TEXTO DE LECTURA
Junto a estos hombres y mujeres oí rezar a Dios casi durante cuarenta años, y es lo que ahora os transmito sin pudor, cuando ya la máquina ronca y las ruedas necesitan urgentemente de un recauchutado.
IGNACIO RUEDA
PARA ALCANZAR SU SECRETO
Se pregunta Ignacio Rueda si Dios reza, y no hace falta asumir la respuesta que él da a su pregunta, las evidencias de la presencia de un Dios que reza, que sonríe, que ama en cada instante en el que la vida cobra un significado especial, un tono singular, una luz diferente, en cualquier lugar, a toda hora, en las condiciones más premiosas y en los instantes menos imaginables; Dios está en lo que es todo hombre, en su vida, en sus más altos pensamientos, en la plácida sencillez de lo ordinario, en el amor que alcanza perpetuidad y en el dolor que nos acompaña fiel. Ese es Dios en el creyente; Ignacio pretende demostrarnos cómo ese mismo Dios está en la soledad del descreído, en la dureza discorde del amargado, en el vacío del que acumula fracasos y en los hombres socialmente excluidos.
Los que hemos tenido el privilegio de conocer en cercanía a este excepcional creyente aceptamos de inmediato cuanto en su inteligencia, en su corazón y en sus palabras tiene significado humano e inmediata relación con lo divino. Por eso, cuando Ignacio escribe y nos revela, con humanísima gracia comunicadora, los rezos de Dios que en la vida los ha escuchado, se hace irrecusable su relato vivo, su testimonio cierto, que se impone y nos gana el alma con una ternura verídica tan cercana o con un viril coraje que desarma toda ira, por cuyo poder alcanzamos a entender y descifrar el secreto de un Dios que reza en el dolor humano del que vive en fe o del que sufre solitario en la increencia; alcanzamos a comprender, sobre todo, a un Dios que reza en la pobreza feliz del que ama y tiene el pan de cada día o en la miseria redimible del que espera con amor a la justicia que redime.

REGISTROS ALMACENADOS

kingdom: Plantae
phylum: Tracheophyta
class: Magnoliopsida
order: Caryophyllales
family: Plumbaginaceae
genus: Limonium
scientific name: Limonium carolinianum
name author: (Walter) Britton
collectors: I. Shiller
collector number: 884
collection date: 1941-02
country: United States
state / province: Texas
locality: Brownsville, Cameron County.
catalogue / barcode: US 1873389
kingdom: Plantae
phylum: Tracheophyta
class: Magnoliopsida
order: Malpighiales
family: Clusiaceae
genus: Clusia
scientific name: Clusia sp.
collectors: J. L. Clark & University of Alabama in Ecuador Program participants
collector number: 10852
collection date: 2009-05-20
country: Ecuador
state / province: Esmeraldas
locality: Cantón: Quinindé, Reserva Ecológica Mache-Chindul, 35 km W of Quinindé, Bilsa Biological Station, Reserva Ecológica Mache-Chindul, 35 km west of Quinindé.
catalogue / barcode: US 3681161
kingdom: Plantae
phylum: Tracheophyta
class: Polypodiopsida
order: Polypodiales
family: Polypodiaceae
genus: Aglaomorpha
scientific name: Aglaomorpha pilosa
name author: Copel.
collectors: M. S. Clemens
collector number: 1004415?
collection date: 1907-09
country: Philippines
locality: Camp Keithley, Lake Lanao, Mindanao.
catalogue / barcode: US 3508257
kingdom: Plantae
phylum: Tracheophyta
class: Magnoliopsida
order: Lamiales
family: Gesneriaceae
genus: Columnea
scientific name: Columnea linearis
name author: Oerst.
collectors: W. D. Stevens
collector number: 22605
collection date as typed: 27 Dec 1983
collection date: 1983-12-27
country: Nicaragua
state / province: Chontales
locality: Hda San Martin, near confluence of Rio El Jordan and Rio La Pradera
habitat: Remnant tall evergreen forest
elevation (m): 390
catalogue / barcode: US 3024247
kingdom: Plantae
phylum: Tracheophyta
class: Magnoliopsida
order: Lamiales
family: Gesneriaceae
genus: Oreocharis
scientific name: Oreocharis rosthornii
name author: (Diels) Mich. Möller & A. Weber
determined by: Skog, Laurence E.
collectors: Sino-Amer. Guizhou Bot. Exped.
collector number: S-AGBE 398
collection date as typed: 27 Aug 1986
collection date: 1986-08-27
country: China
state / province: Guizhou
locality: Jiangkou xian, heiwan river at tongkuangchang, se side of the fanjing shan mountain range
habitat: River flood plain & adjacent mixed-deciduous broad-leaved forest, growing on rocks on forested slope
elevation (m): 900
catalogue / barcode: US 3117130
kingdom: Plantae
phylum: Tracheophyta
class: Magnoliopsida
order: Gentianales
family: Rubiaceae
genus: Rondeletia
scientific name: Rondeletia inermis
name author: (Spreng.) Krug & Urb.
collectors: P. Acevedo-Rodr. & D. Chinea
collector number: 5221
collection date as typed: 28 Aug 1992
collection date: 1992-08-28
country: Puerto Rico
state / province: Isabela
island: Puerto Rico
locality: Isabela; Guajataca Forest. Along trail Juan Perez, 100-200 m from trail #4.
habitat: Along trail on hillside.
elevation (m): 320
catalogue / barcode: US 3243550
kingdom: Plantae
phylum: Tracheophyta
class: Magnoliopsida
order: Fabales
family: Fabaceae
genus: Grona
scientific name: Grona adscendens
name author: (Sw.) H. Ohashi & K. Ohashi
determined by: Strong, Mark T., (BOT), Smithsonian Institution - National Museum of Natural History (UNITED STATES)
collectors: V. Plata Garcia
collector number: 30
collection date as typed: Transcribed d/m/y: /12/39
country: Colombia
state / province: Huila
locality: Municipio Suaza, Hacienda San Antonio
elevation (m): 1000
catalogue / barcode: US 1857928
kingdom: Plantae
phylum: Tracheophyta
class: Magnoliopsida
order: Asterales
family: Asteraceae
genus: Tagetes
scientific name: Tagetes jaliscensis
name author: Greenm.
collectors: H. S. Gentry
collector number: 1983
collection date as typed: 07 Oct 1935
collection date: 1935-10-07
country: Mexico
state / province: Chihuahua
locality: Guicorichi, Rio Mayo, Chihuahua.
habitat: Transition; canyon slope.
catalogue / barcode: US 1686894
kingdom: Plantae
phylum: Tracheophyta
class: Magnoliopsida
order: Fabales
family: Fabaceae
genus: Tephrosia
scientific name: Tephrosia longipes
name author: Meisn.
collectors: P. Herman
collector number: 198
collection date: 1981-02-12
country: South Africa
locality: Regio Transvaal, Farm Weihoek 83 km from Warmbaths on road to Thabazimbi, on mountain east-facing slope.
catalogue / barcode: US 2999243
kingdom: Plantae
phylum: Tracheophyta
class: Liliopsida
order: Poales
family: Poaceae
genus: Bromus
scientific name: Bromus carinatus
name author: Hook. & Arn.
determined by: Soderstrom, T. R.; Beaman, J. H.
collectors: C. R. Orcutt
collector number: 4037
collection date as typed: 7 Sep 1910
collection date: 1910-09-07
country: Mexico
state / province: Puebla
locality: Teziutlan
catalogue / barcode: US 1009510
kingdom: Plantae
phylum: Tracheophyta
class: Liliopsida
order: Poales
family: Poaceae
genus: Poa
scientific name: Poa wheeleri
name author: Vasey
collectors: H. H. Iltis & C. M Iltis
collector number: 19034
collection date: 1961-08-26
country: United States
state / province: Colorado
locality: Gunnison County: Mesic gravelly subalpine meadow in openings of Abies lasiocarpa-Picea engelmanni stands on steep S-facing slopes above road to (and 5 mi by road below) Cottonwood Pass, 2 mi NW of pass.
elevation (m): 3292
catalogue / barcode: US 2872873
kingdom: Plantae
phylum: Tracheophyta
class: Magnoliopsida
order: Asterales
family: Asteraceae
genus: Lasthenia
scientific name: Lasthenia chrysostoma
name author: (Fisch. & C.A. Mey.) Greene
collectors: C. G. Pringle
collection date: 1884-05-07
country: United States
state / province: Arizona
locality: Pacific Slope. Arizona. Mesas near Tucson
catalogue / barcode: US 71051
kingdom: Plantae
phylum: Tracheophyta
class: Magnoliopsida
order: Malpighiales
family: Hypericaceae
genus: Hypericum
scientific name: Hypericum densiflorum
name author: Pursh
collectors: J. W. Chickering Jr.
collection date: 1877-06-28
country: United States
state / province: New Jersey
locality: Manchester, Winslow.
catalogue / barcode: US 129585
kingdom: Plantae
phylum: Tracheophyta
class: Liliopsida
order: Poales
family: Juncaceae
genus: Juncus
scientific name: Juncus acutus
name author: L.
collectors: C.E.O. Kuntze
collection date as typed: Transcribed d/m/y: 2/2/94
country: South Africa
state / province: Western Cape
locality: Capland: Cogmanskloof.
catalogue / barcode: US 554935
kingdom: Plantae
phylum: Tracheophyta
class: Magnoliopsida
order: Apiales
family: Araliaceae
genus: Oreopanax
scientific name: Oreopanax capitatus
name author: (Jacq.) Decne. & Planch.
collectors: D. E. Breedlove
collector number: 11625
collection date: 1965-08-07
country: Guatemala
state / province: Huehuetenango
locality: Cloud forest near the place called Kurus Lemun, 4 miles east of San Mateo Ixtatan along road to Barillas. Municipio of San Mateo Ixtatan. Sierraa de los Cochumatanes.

POR HACER
Repite, por favor, sin cambiar nada, el fragmento del texto sobre Ignacio Rueda que empieza con "Junto a estos" y sigue hasta "de un recauchutado.".

RESULTADO DE LA TAREA
Junto a estos hombres y mujeres oí rezar a Dios casi durante cuarenta años, y es lo que ahora os transmito sin pudor, cuando ya la máquina ronca y las ruedas necesitan urgentemente de un recauchutado.